De plus, arrivent parallèlement de nouveaux produits dont le coût est parfois extrêmement élevé. Par exemple, une année de traitement par l'herceptine, récemment utilisée contre le cancer, coûte environ 26 000 euros par malade. La notion de service médical rendu, qui justifie le remboursement ou non d'un médicament, répond plus à une logique de réaffectation budgétaire que de baisse des dépenses : ne plus rembourser une spécialité dont l'utilité est jugée insuffisante permet à d'autres produits d'être à leur tour pris en charge. Sous l'impact de ces nouveaux traitements au coût élevé, le niveau global de remboursement des dépenses de médicaments a d'ailleurs augmenté ces dernières années : il est passé de 62 % en 1996 à 67,5 % dix ans plus tard.

La mise en place d'un système dual ?

Progressivement, cette politique tend à creuser l'écart entre deux niveaux de soins : un niveau lié à la prévention et aux traitements des pathologies les plus bénignes, pour lequel l'effort financier demandé aux usagers serait important, et un niveau lié au traitement des pathologies chroniques et/ou les plus lourdes, pour lequel, au contraire, la prise en charge par la sécurité sociale resterait très élevée. Ainsi, si le taux général de remboursement des soins par l'assurance maladie est resté constant depuis quelques années, autour de 77 %, l'écart s'accentue entre le niveau de prise en charge des soins hospitaliers (environ de 95 %) et celui des honoraires des médecins en ville (environ 65 %).

Une politique au détriment des usagers ?

Les conséquences de ces écarts, notamment en termes d'accessibilité aux soins les plus courants, n'ont pas été évaluées jusqu'ici. C'est particulièrement vrai pour les déremboursements de médicaments. Cette absence de suivi est d'ailleurs critiquée par le Collectif interassociatif sur la santé CISS), qui reproche à Roselyne Bachelot une « politique de gribouille ». Toutefois, les premières études semblent montrer que le déremboursement d'une spécialité en diminue de manière importante la consommation. Et cela d'autant plus que les médicaments, n'étant plus remboursés, voient leur prix de vente fixé librement par les pharmaciens et leur TVA augmenter de 3,4 %. Conséquence : le prix des médicaments non remboursés a plus que doublé ces vingt dernières années.

Cette situation aboutit à des écarts surprenants. Ainsi, l'ibuprofène 200 mg en boîte de 30 comprimés, remboursée par l'assurance maladie, est vendu 1,91 euros, tandis qu'une boîte d'Ibuprofène 200 mg dans un format plus petit (20 comprimés), non remboursée dans ce conditionnement, peut être vendue dans certaines officines jusqu'à 3 euros. Il n'est donc pas étonnant que toutes les enquêtes constatent une hausse du taux de renoncement aux soins des populations les plus pauvres. En 2007, 12 % des personnes gagnant moins de 2 500 euros par mois avaient connu cette situation.

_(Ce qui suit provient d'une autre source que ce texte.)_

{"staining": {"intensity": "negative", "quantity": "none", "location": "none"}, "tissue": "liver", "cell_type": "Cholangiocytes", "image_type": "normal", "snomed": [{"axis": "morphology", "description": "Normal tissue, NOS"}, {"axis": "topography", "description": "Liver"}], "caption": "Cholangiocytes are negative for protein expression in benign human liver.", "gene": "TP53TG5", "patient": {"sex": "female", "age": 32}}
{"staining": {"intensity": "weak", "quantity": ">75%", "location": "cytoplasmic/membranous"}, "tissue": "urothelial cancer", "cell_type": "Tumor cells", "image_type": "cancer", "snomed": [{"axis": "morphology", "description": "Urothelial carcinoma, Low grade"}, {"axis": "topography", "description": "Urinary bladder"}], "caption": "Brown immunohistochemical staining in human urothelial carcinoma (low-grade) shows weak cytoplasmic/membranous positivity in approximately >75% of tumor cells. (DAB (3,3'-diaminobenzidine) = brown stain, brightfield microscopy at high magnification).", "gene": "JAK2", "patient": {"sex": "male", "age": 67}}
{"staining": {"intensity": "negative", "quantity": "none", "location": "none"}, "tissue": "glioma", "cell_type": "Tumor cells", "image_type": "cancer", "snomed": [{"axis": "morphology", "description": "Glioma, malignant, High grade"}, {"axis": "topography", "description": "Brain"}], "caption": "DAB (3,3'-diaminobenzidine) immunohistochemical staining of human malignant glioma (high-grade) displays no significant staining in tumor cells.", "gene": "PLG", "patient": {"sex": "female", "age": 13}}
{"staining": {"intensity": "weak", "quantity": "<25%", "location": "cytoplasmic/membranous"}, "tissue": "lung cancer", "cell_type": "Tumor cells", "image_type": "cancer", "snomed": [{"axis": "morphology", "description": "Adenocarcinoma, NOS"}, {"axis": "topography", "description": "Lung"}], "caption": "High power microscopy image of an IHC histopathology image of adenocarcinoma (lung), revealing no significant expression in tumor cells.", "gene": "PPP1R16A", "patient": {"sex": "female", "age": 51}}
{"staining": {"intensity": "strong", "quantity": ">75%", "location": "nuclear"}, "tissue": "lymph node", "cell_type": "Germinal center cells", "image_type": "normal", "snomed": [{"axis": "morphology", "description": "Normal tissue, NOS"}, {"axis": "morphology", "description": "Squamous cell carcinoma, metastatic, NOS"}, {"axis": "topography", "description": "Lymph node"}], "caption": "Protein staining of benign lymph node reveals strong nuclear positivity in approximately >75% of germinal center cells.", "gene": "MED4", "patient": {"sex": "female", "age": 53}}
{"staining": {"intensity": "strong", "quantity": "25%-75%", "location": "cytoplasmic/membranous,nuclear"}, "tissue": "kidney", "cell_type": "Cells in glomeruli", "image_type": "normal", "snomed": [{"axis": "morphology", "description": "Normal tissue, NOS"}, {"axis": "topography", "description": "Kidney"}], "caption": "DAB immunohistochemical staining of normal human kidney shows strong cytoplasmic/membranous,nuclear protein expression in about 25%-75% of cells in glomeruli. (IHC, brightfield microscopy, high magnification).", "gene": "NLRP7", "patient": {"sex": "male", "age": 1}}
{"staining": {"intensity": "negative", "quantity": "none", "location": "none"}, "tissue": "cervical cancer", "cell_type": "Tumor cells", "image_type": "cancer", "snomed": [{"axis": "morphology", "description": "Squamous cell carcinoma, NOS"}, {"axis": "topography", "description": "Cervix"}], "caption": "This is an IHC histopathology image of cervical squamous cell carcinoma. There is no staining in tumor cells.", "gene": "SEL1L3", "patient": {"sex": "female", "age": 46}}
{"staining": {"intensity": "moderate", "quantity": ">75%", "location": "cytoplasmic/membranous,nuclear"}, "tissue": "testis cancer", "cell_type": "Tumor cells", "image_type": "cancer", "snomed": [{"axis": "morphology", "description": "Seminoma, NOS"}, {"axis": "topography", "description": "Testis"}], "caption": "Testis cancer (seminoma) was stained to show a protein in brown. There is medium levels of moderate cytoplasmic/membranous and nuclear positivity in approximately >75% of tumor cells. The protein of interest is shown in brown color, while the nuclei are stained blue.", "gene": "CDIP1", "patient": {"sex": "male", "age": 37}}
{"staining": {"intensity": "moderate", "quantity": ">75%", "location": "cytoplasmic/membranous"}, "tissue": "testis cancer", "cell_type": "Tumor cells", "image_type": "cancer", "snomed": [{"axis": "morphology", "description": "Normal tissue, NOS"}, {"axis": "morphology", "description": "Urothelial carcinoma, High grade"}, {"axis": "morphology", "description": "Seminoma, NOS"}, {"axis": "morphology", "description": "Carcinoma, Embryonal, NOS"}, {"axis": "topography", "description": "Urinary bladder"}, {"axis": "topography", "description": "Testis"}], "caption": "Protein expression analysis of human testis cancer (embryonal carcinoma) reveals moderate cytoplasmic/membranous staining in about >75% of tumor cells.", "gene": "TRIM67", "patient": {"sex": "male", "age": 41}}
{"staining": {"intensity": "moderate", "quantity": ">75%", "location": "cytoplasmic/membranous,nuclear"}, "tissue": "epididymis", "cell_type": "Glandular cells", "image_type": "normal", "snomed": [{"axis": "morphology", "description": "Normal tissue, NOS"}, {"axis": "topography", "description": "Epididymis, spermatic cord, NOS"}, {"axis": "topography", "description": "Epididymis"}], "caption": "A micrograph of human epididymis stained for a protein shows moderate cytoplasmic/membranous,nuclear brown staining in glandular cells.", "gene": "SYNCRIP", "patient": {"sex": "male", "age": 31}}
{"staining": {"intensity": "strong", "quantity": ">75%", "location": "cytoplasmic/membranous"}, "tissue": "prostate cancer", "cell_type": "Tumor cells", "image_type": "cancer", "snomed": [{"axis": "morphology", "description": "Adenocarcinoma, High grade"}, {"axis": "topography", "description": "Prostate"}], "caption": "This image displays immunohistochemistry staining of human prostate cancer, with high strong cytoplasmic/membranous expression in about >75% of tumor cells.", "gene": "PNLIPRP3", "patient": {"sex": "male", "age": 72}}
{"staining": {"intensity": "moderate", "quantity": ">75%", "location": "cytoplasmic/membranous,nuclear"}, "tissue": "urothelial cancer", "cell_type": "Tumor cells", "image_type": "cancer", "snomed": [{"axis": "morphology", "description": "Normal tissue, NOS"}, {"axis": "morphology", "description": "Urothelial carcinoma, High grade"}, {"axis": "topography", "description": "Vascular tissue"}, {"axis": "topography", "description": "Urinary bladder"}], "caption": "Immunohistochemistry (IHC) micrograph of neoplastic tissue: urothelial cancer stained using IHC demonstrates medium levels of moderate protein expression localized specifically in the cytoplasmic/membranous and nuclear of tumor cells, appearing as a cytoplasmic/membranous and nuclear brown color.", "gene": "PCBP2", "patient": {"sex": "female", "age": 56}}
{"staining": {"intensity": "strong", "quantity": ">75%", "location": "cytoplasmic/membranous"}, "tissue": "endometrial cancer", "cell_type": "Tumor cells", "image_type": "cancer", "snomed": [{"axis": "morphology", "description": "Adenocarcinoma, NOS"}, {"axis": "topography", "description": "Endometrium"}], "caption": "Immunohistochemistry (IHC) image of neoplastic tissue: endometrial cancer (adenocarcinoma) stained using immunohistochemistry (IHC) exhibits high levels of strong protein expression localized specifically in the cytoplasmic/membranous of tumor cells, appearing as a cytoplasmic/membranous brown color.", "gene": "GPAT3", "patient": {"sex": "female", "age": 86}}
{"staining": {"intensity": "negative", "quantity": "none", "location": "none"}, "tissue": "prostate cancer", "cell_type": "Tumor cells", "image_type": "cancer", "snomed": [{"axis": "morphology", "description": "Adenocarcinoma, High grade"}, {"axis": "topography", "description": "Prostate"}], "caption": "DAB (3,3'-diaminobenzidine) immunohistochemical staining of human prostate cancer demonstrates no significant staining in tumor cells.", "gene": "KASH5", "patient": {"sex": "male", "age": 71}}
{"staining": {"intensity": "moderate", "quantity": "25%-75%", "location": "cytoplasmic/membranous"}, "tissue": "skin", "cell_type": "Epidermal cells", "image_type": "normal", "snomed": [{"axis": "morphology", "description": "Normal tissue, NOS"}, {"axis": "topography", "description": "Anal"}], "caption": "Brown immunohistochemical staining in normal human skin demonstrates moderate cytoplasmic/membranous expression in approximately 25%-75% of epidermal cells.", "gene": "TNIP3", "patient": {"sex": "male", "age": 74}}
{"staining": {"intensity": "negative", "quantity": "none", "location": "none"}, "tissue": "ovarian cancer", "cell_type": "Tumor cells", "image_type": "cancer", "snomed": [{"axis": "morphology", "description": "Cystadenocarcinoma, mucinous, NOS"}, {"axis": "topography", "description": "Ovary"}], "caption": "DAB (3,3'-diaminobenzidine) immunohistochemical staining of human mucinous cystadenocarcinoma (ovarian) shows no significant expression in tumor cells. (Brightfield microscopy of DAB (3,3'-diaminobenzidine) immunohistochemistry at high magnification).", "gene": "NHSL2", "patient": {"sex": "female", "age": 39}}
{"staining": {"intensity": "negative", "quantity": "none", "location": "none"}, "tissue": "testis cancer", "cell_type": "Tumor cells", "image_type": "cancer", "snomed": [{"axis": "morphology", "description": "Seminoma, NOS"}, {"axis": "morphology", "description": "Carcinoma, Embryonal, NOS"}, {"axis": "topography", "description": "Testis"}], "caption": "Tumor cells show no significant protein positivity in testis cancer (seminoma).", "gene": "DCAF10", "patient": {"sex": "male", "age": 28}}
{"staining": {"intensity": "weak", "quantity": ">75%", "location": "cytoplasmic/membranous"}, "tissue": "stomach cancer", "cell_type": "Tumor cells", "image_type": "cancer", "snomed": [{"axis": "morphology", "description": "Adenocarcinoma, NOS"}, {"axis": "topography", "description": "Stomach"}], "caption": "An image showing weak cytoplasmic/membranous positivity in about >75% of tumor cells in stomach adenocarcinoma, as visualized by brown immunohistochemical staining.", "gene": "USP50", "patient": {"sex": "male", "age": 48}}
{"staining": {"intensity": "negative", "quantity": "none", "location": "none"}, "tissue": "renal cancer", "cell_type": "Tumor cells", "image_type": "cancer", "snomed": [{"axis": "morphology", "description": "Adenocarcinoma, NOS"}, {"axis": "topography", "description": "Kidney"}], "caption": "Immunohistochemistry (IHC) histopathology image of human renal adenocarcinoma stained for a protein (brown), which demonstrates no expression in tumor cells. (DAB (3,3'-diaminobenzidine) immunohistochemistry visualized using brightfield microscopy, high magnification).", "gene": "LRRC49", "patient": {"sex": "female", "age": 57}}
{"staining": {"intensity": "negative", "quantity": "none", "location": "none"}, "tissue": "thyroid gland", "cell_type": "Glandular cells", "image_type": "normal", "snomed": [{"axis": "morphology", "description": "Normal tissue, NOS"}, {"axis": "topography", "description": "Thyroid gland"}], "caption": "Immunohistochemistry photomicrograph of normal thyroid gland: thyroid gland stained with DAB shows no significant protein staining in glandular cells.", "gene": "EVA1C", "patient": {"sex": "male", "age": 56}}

C'est d'ailleurs ce que cherche à éviter le gouvernement, en instaurant un nouveau taux de remboursement à 15 %. Ce taux, très faible, permet cependant que les prix des spécialités concernées continuent d'être encadrés par l'assurance maladie, au risque de complexifier les règles qui définissent ce qui est remboursé et ce qui ne l'est pas. La délimitation du panier de soins pris en charge par la solidarité nationale reste, en effet, la principale question posée par cette politique de déremboursement.